In this research I present an analysis of sex, race, and sector differences in earnings attainment among young workers, using the National Longitudinal Surveys data. The separate analyses of earnings for females and males affirm that the gender earnings gap is not principally rooted in differences in the level of the worker characteristics. For example, differences in educational attainment between females and males are very small, with differences usually favoring females. By contrast, the single most prominent worker characteristic in explaining the race earnings gap is found to be education. When the effects of sex, race, and economic sector are analyzed interactively, I found no evidence of a three-way interaction effect. But both sex and race, and sex and sector seem to interact with each other positively, but more so between sex and race. When the effects of sex and race are analyzed at three different career stages over time, I found that the positive interaction between sex and race increases as one's career progresses. When the effects of moving in and out of economic sectors on earnings are analyzed, both white females and males are more likely to be affected by intersectoral mobility than black males and females. For white males and females, moving from core to periphery sectors is found to be costly, but the reverse is not necessarily true. The implications of these findings for both the individual and the structural perspectives of earnings inequality are multifarious. For the individual perspectives, the seven covariates are in general statistically significant predictors across gender, race, and sector groups.

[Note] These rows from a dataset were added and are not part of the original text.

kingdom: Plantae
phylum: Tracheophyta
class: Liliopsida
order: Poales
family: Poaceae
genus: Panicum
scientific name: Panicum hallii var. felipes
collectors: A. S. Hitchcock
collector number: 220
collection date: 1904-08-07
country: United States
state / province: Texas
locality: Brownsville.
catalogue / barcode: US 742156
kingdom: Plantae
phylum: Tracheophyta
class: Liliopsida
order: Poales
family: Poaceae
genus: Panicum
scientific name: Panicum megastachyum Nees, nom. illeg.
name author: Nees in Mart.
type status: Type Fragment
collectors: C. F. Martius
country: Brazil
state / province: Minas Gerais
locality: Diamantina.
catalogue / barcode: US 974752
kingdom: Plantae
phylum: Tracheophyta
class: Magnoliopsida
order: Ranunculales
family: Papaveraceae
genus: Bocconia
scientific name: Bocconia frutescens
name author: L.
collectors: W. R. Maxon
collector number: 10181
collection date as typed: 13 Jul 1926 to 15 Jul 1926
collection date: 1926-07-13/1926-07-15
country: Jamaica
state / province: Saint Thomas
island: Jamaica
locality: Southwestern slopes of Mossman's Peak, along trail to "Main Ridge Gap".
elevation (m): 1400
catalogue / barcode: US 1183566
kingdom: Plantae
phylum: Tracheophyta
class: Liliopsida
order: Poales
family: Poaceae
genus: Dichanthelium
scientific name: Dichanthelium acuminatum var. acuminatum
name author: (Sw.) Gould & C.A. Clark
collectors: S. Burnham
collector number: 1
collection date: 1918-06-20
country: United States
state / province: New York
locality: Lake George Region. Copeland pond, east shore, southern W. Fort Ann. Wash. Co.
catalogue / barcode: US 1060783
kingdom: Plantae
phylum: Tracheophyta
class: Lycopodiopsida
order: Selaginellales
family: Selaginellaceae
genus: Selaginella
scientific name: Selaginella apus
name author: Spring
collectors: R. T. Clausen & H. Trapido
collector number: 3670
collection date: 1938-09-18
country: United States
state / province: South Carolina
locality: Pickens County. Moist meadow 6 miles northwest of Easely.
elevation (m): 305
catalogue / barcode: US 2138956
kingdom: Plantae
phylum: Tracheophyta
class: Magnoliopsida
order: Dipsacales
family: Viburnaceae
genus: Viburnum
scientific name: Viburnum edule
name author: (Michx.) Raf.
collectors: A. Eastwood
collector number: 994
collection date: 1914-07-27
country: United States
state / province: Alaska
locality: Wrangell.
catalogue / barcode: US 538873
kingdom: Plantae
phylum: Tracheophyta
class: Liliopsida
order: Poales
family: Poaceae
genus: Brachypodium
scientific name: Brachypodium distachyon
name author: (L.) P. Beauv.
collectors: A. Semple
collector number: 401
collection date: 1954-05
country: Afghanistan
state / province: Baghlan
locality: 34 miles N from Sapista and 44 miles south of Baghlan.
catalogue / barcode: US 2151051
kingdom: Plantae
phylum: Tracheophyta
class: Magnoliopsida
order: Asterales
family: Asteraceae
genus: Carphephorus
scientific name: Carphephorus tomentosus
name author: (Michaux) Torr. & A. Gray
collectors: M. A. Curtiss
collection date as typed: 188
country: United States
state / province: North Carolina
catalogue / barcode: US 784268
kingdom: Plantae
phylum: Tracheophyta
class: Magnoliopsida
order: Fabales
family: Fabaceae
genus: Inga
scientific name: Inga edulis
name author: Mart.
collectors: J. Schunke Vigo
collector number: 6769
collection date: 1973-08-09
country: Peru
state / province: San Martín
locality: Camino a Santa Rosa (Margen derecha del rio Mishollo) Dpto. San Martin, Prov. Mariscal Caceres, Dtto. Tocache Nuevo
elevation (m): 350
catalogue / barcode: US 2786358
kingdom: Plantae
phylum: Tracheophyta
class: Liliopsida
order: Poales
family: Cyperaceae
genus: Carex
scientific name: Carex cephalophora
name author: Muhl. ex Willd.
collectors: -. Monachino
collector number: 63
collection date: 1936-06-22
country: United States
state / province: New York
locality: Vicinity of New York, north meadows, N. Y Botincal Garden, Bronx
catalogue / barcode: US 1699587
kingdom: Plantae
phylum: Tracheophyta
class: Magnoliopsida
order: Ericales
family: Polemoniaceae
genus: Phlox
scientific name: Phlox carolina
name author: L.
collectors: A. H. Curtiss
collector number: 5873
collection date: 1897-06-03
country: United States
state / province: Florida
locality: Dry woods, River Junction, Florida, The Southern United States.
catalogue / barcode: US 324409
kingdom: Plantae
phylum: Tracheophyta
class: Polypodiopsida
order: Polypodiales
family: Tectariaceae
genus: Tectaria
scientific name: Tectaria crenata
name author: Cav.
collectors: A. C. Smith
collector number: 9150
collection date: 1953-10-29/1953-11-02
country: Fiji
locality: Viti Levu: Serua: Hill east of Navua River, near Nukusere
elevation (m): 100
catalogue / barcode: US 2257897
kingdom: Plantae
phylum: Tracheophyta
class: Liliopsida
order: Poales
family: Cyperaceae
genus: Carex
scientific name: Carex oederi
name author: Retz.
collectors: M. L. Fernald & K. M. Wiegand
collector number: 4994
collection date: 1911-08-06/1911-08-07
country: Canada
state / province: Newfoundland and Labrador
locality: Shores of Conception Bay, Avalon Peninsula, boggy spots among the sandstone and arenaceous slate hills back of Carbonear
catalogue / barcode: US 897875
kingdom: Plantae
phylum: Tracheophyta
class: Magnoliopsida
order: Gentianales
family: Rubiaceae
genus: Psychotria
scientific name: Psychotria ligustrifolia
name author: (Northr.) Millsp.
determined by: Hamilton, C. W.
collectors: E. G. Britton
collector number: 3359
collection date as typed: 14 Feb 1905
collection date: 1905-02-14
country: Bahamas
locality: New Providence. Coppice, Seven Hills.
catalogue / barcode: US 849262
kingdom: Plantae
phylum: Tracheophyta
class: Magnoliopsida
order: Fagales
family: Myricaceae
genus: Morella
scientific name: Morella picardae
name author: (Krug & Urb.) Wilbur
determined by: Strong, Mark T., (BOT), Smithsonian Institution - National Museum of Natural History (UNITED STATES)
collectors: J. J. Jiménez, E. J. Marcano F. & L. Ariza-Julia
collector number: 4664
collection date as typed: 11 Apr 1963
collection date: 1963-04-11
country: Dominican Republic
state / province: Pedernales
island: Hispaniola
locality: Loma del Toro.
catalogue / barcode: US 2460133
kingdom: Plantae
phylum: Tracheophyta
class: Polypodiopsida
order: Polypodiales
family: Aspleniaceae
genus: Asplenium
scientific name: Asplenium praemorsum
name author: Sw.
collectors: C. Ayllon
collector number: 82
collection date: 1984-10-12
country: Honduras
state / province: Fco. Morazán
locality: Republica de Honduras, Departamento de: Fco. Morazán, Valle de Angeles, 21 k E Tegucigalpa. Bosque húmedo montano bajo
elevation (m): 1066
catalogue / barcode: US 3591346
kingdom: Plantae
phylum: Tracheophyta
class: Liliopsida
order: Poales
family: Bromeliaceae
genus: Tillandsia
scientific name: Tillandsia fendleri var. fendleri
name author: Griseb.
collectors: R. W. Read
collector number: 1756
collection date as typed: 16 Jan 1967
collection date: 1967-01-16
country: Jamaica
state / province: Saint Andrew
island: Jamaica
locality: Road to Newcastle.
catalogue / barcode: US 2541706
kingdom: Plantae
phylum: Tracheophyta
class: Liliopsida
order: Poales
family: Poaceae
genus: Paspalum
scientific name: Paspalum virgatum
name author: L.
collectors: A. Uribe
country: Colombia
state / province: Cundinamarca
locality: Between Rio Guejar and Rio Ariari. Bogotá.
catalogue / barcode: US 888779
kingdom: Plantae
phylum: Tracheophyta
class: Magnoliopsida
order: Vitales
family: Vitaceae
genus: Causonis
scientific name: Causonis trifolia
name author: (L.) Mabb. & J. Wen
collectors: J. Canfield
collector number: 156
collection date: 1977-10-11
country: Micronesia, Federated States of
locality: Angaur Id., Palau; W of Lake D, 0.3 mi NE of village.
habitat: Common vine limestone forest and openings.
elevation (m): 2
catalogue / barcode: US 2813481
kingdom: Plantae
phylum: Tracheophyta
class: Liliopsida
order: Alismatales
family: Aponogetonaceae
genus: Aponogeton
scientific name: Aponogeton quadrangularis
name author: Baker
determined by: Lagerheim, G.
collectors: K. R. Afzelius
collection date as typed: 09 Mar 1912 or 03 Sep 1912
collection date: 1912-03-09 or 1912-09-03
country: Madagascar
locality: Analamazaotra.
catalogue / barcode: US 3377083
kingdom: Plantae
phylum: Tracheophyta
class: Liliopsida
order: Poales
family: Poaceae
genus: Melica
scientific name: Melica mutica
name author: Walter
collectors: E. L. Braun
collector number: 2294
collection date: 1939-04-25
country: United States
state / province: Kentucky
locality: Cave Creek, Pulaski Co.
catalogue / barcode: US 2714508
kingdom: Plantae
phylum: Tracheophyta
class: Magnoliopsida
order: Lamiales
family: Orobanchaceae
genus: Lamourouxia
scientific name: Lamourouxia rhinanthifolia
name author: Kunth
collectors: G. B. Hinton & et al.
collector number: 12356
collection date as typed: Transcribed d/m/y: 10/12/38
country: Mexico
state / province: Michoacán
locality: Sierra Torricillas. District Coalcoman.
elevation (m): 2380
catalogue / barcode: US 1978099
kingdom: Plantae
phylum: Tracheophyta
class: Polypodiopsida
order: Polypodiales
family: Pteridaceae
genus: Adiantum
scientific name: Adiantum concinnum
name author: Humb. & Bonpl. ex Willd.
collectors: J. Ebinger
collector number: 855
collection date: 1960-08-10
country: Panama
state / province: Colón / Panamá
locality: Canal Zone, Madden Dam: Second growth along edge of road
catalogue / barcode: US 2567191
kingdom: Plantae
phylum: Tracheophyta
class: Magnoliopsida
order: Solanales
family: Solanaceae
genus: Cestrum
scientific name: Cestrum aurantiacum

On the other hand, the degree of explanatory power of the supply variables varies considerably across gender, race, and sectoral groups. Further, the combined explanatory power of the supply variables seems to lose its importance over time. For the structural perspectives, the sector effect on earnings is quite significant and remains rather substantial even after the confounding effects, such as sex and race, are removed. Ironically, the sector effect on earnings is greatly reduced when the supply variables are held constant. That is, the unequal level of the supply variables between the sectoral groups persists across all gender-race groups. But, when analyzed within each gender-race group, earnings determination processes by the two sectoral groups are found to be quite homogeneous.
Bibliography Citation
Kim, Young Min. Deprived? Privileged? Or Just Deviated? Unequal Resources and Differential Returns to Resources in Explaining Gender, Race, and Sector Differences in Earnings Attainment Among Young Career Workers. Ph.D. Dissertation, Southern Illinois University At Carbondale, 1993. DAI-A 54/08, p. 3226, Feb 1994.